> _What is asked_: According to the news excerpt below on Mr. Tillerson and Russia, what has Mr. Tillerson insisted remains the No. 1 priority?

> _Source extract_:
──────────
Mr. Tillerson had hoped, several weeks ago, to make the battle against the Islamic State a focus of this trip, working with Russia to seal off the last escape routes from Raqqa, in hopes of killing the remainder of the Islamic State force there.

Instead, the chemical attack in Syria — and the investigations into how and how significantly Mr. Putin interfered in the United States presidential election — have overshadowed what Mr. Tillerson has insisted remains the No. 1 priority: defeating the Islamic State.

There was some suggestion by the Russians that Mr. Lavrov and Mr. Tillerson would talk about no-fly zones, one way of keeping Mr. Assad’s air force grounded. But it is unclear how that would work, and the prospect of confrontation between American and Russian forces would be significant as the no-fly zone was enforced.

Meanwhile, Mr. Putin went on Mir TV to suggest two theories about how the sarin gas attack might not have been the responsibility of Mr. Assad. He said that there was evidence, which he did not specify, that the shells hit a bunker of chemical weapons, a view that other Russian officials have expressed previously. The United States rejected this conclusion when it declassified intelligence assessments on Tuesday.

The second theory Mr. Putin offered was that “this was all staged, in other words this was a provocation.” “This was deliberately done to create noise and pretext, for additional pressure on the legitimate Syrian government,” he said. “That’s all. This needs to be checked. Without a check we don’t think it is possible to make any steps against the official Syrian government.”

Mr. Tillerson has all but called that theory fake news.
──────────
> _Entries_:

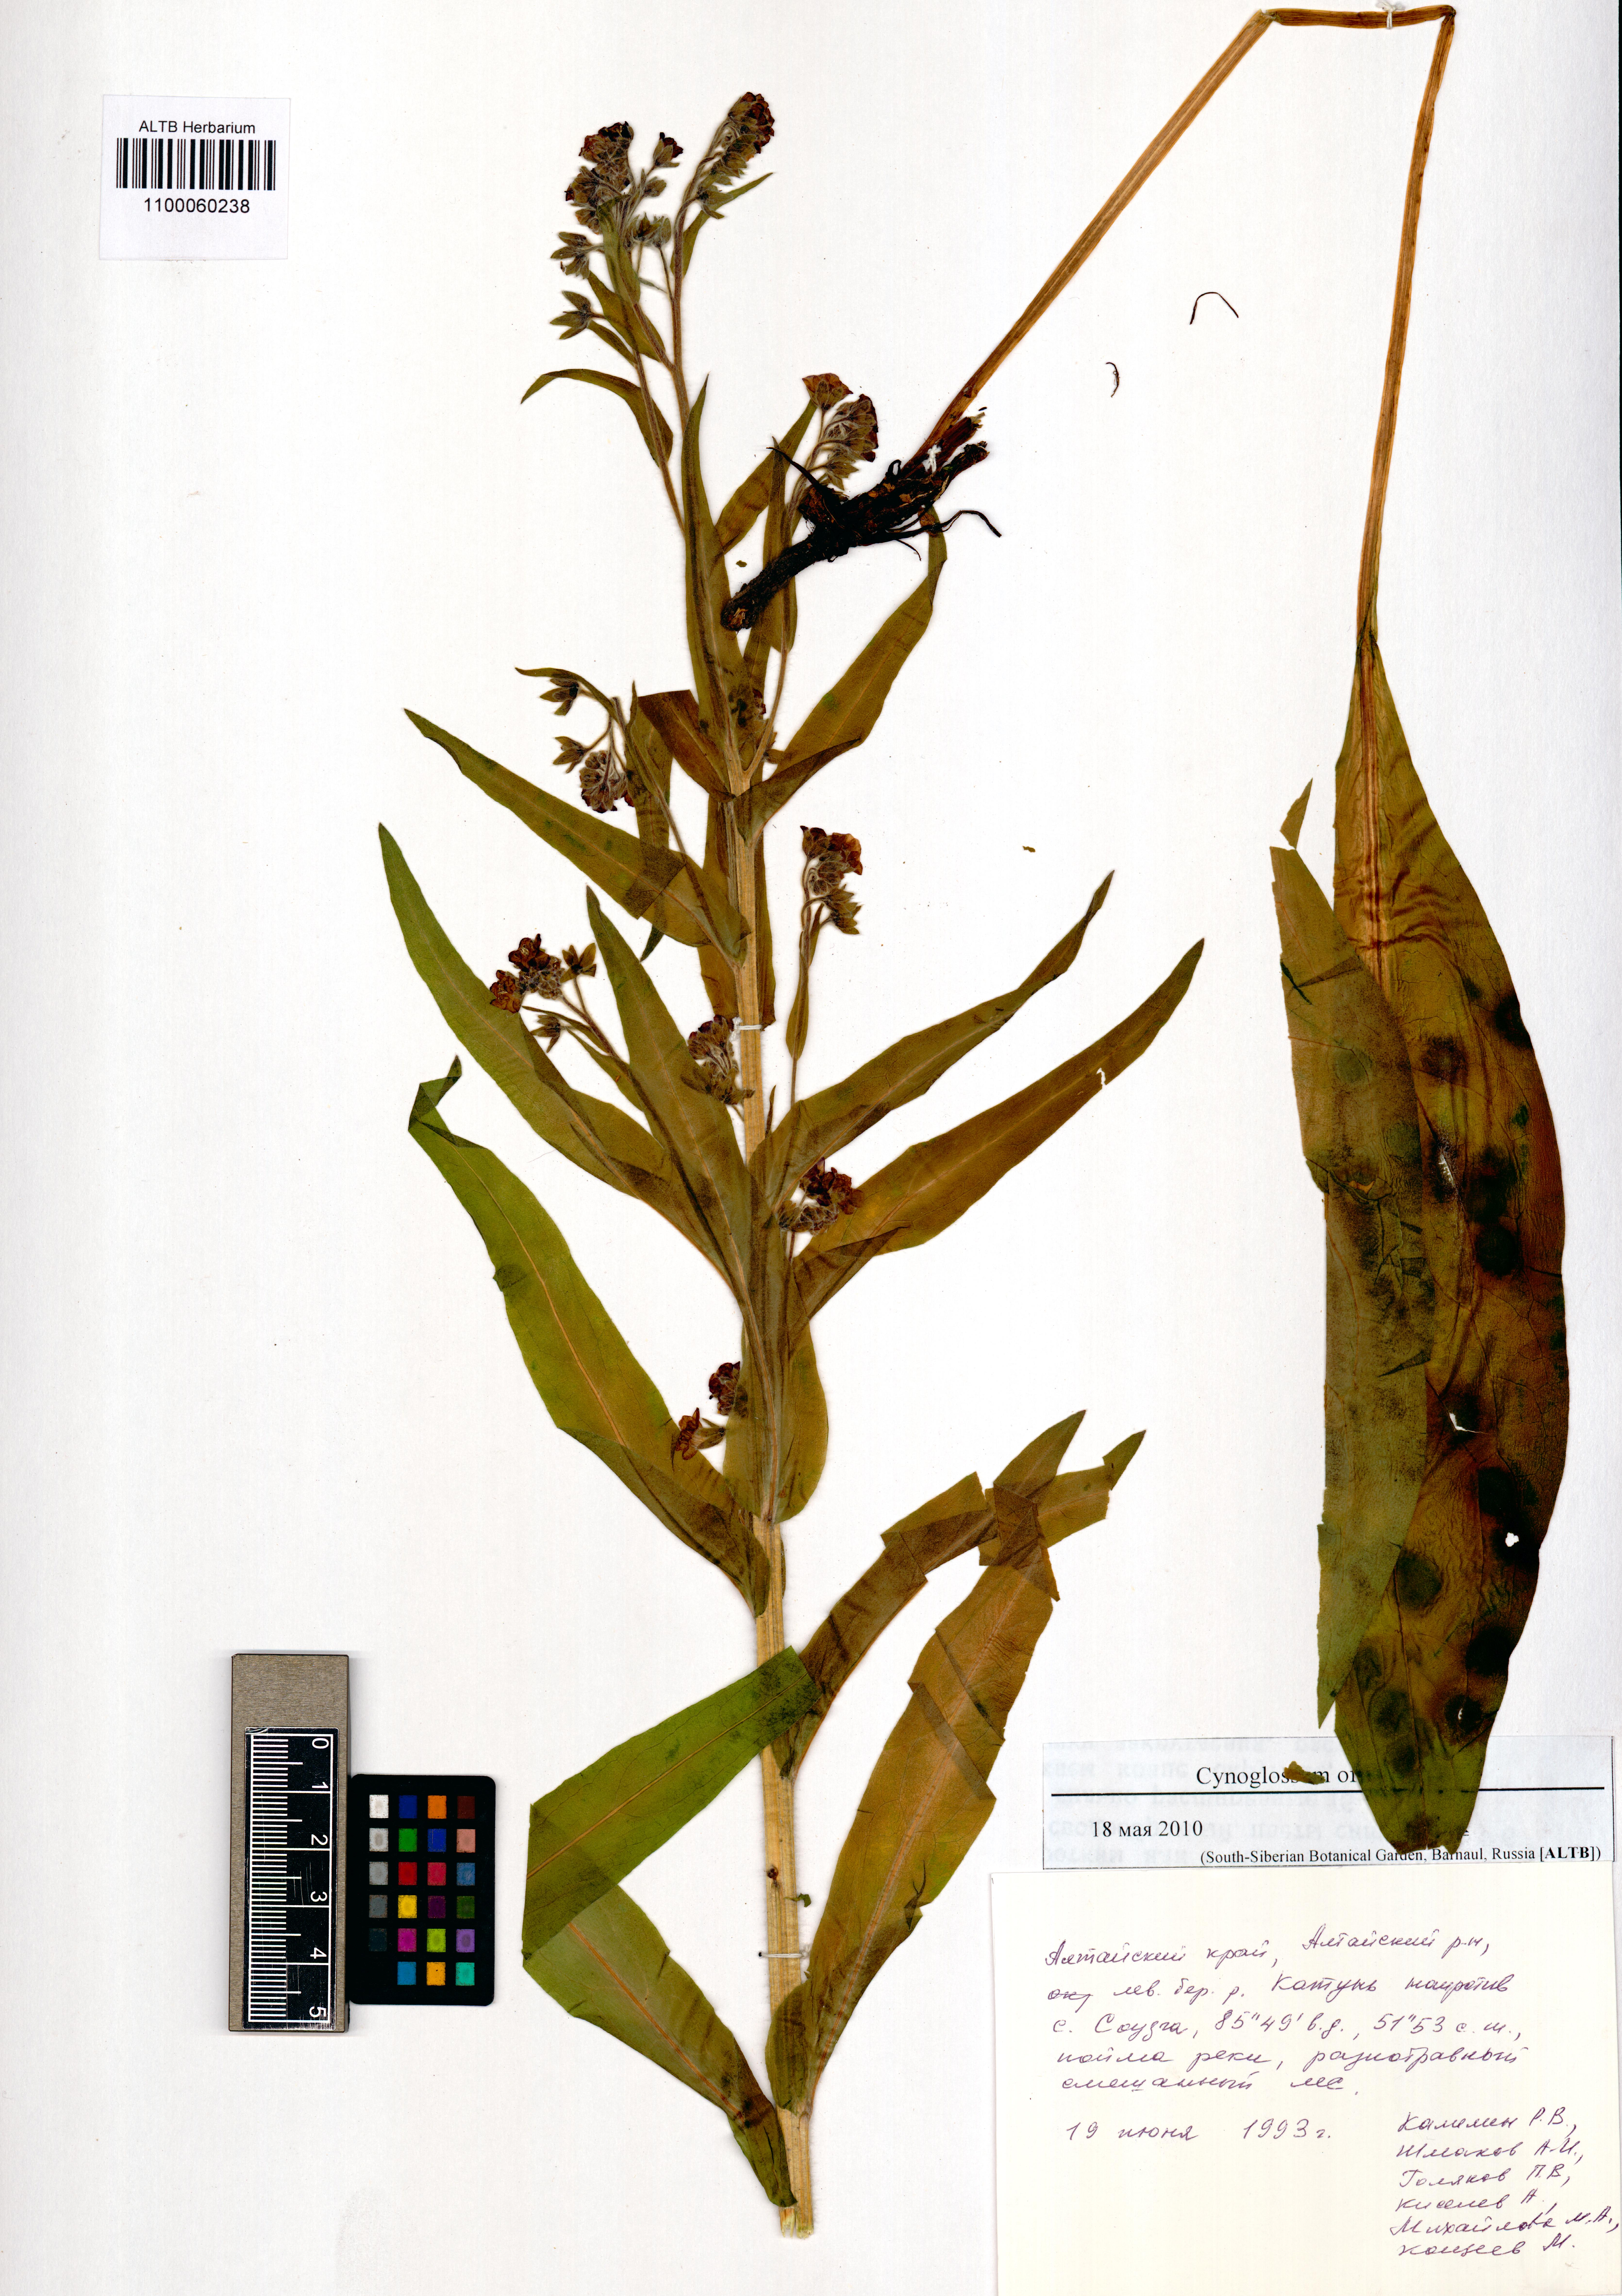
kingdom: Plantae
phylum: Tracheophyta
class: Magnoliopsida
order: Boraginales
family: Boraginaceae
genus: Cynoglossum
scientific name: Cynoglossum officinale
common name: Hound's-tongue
──────────
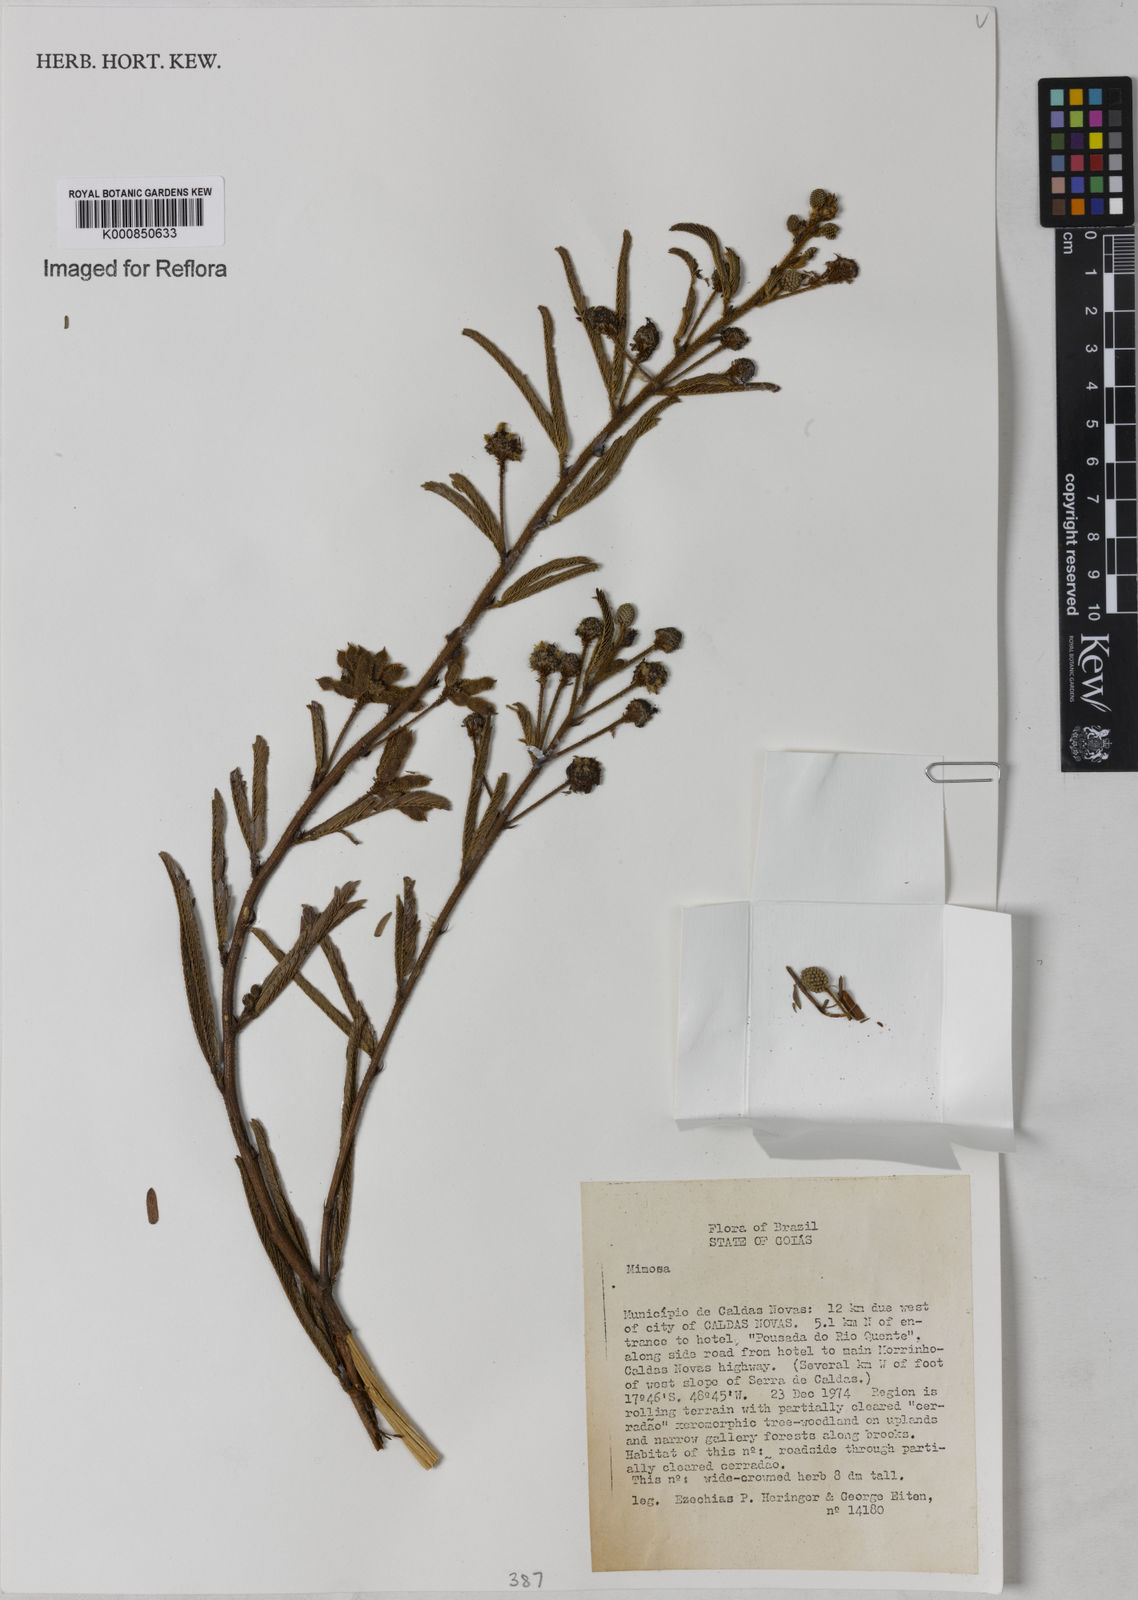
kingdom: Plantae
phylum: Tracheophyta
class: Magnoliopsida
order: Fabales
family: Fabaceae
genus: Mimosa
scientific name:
──────────
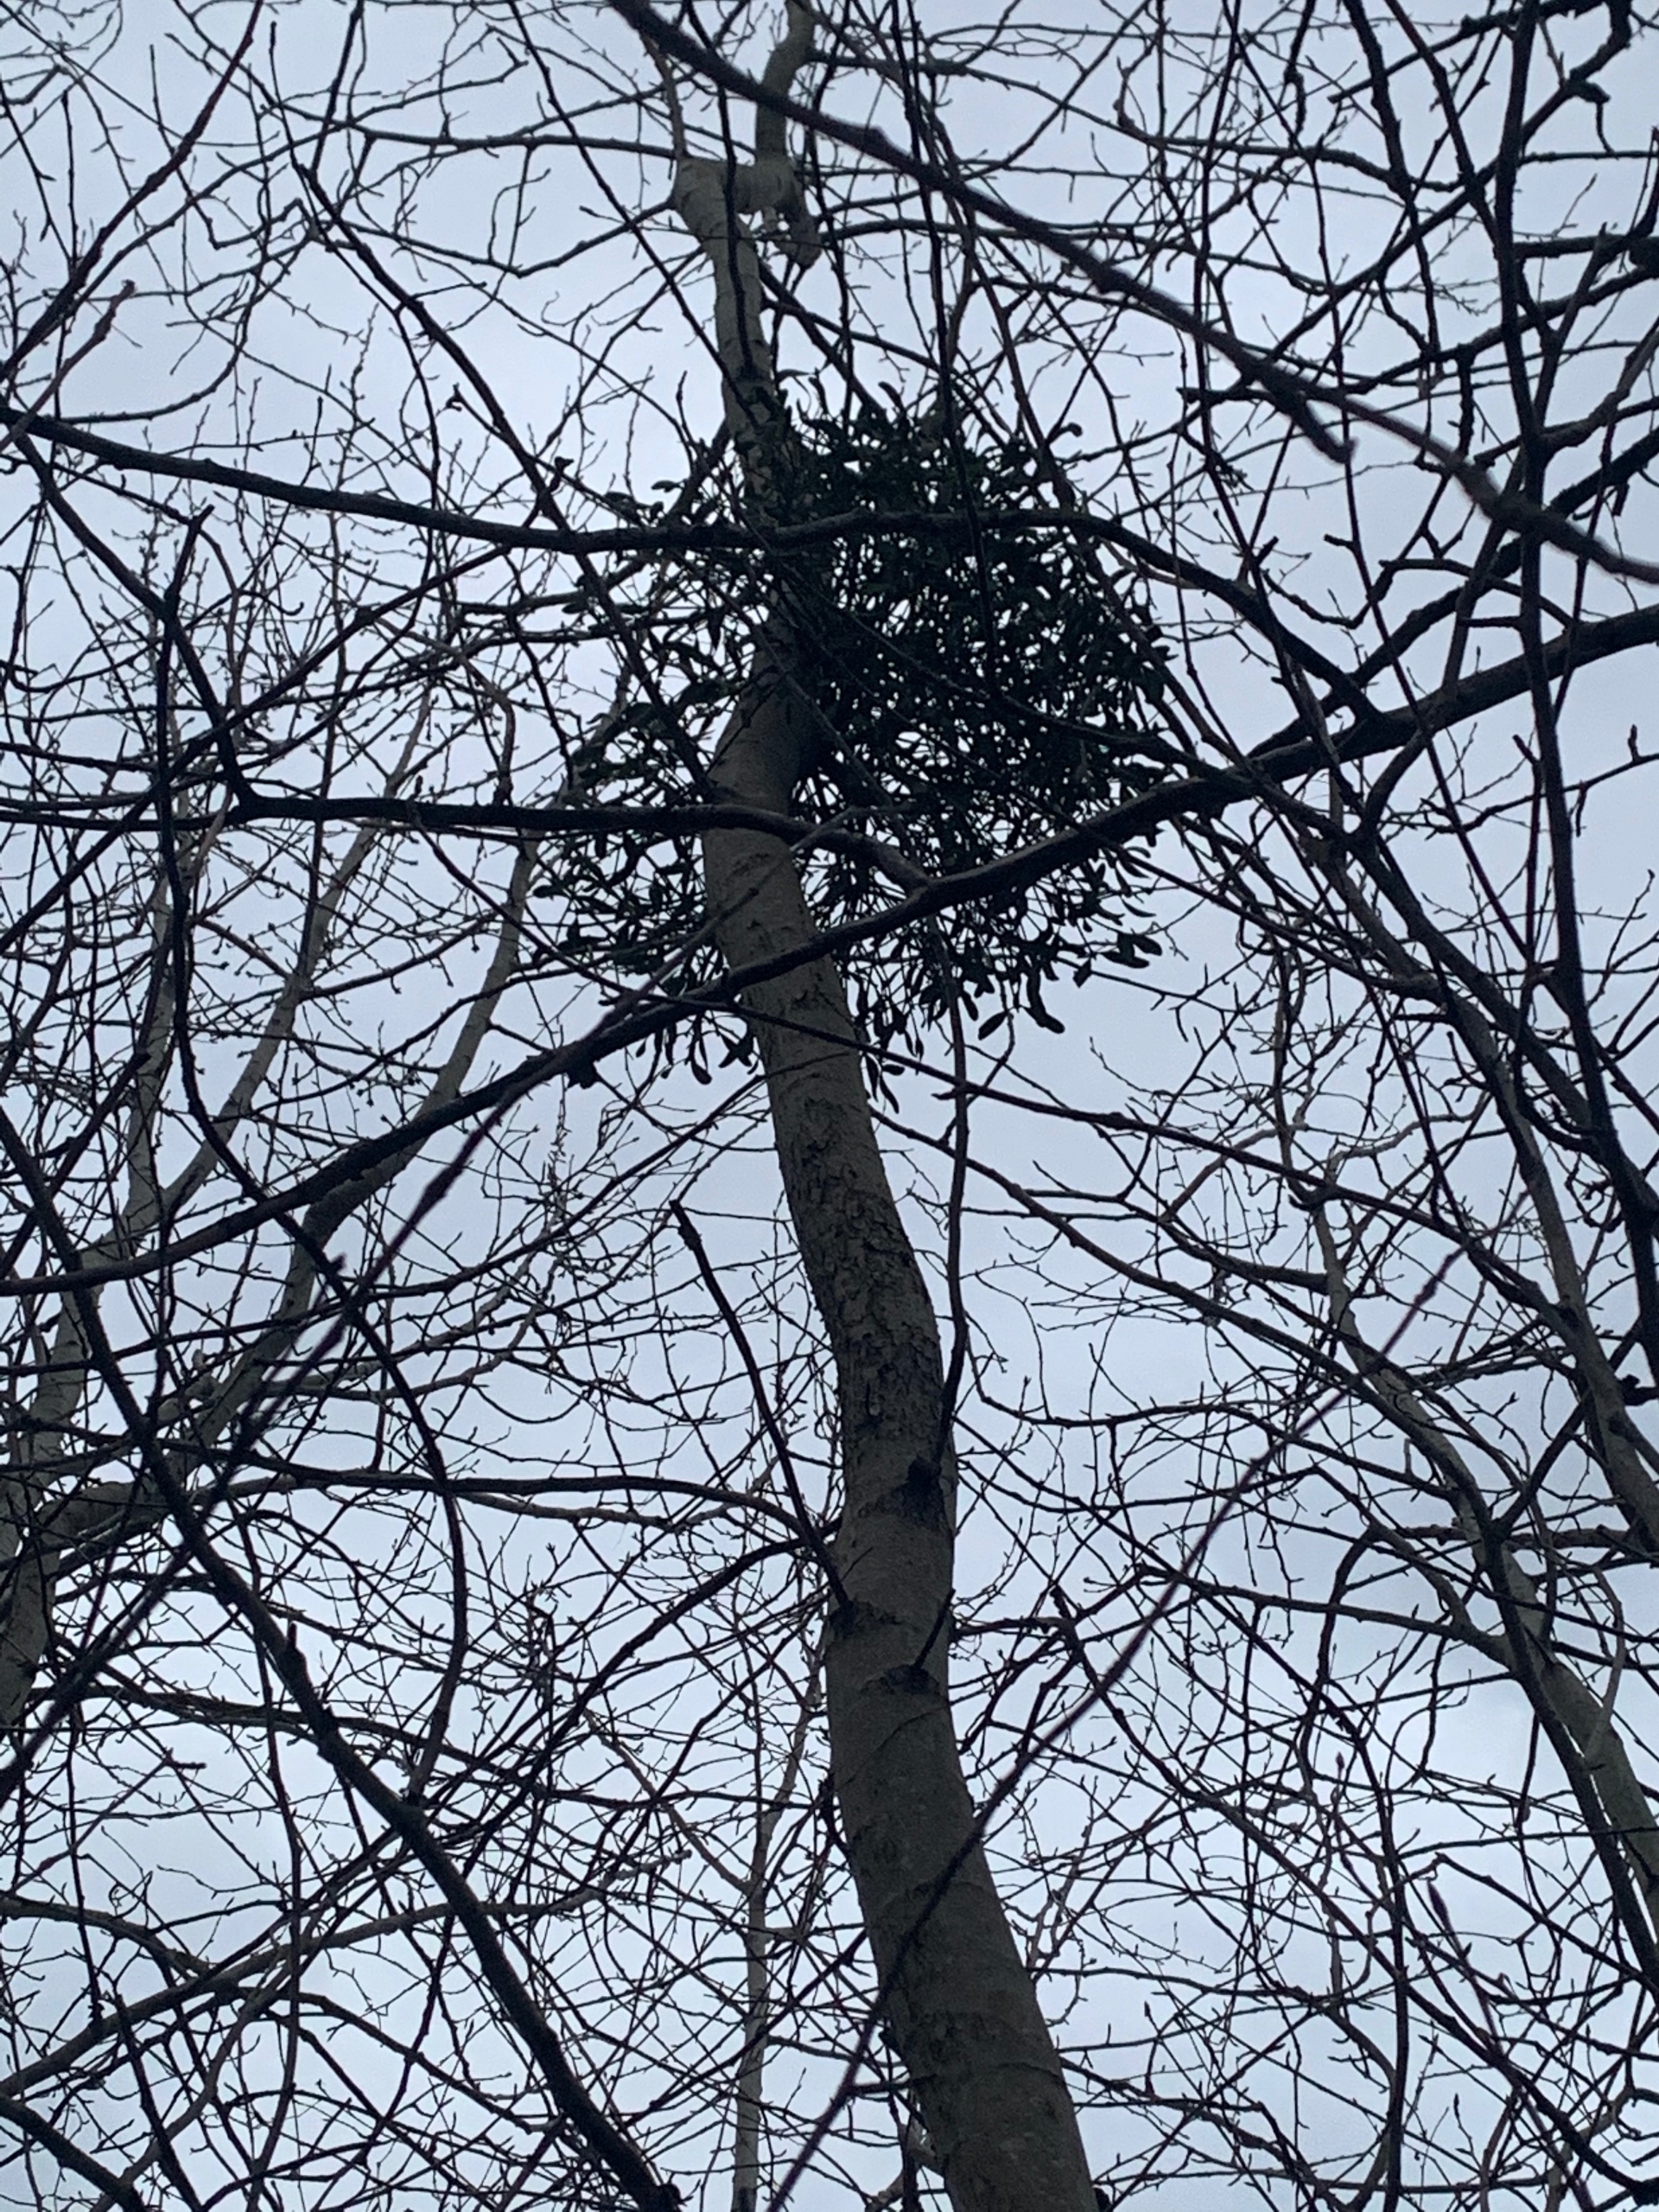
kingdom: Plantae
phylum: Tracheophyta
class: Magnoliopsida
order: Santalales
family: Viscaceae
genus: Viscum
──────────
> _Output below_: Defeating the Islamic State.